Segment Start: Data section

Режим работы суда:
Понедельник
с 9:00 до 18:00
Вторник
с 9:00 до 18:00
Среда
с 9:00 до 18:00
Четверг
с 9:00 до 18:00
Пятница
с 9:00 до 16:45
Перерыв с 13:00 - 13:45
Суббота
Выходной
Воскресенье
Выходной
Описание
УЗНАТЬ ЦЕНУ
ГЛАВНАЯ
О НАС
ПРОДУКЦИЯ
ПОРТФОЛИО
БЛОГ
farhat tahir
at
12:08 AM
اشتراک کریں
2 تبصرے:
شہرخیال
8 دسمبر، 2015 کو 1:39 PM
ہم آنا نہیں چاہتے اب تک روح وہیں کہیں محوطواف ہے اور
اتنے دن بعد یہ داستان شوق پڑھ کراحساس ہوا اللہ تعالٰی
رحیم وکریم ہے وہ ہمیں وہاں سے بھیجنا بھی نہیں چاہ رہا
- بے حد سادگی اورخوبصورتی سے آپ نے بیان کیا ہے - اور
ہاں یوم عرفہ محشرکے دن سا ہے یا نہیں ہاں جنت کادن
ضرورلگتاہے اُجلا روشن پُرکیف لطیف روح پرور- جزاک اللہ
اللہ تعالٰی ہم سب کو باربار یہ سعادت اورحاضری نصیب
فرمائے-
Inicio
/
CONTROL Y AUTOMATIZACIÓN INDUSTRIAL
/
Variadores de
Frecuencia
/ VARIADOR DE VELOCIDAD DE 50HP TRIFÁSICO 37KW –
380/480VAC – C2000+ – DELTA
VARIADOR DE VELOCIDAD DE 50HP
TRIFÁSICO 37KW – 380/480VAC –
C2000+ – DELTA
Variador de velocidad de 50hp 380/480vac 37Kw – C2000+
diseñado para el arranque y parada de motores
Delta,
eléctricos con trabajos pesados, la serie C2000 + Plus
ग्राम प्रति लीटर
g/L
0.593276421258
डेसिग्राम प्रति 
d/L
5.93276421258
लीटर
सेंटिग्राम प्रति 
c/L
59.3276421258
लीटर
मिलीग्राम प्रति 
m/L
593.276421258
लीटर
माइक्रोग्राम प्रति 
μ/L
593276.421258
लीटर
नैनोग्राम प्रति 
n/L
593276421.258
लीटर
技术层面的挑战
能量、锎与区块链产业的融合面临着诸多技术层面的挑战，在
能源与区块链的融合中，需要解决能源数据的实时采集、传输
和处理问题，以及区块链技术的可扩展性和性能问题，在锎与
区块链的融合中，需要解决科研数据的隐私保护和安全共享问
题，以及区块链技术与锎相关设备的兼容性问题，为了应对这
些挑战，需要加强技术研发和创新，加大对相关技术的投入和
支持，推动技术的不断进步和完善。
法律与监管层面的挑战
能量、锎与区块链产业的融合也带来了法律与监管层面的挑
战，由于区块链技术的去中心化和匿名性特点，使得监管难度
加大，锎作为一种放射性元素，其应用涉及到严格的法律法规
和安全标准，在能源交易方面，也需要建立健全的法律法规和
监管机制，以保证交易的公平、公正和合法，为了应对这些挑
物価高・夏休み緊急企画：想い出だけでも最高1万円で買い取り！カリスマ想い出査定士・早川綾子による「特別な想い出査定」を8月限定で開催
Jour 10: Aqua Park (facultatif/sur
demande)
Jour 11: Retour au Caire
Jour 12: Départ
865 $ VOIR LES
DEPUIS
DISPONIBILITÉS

Segment End: Data section

_Task description_
Which lines run from the one containing "监管机制，以保证交易的公平、公正和合法，为了应对这些挑" to the end of the records? Transcribe exactly those, both ends included.

_Your solution_
监管机制，以保证交易的公平、公正和合法，为了应对这些挑
物価高・夏休み緊急企画：想い出だけでも最高1万円で買い取り！カリスマ想い出査定士・早川綾子による「特別な想い出査定」を8月限定で開催
Jour 10: Aqua Park (facultatif/sur
demande)
Jour 11: Retour au Caire
Jour 12: Départ
865 $ VOIR LES
DEPUIS
DISPONIBILITÉS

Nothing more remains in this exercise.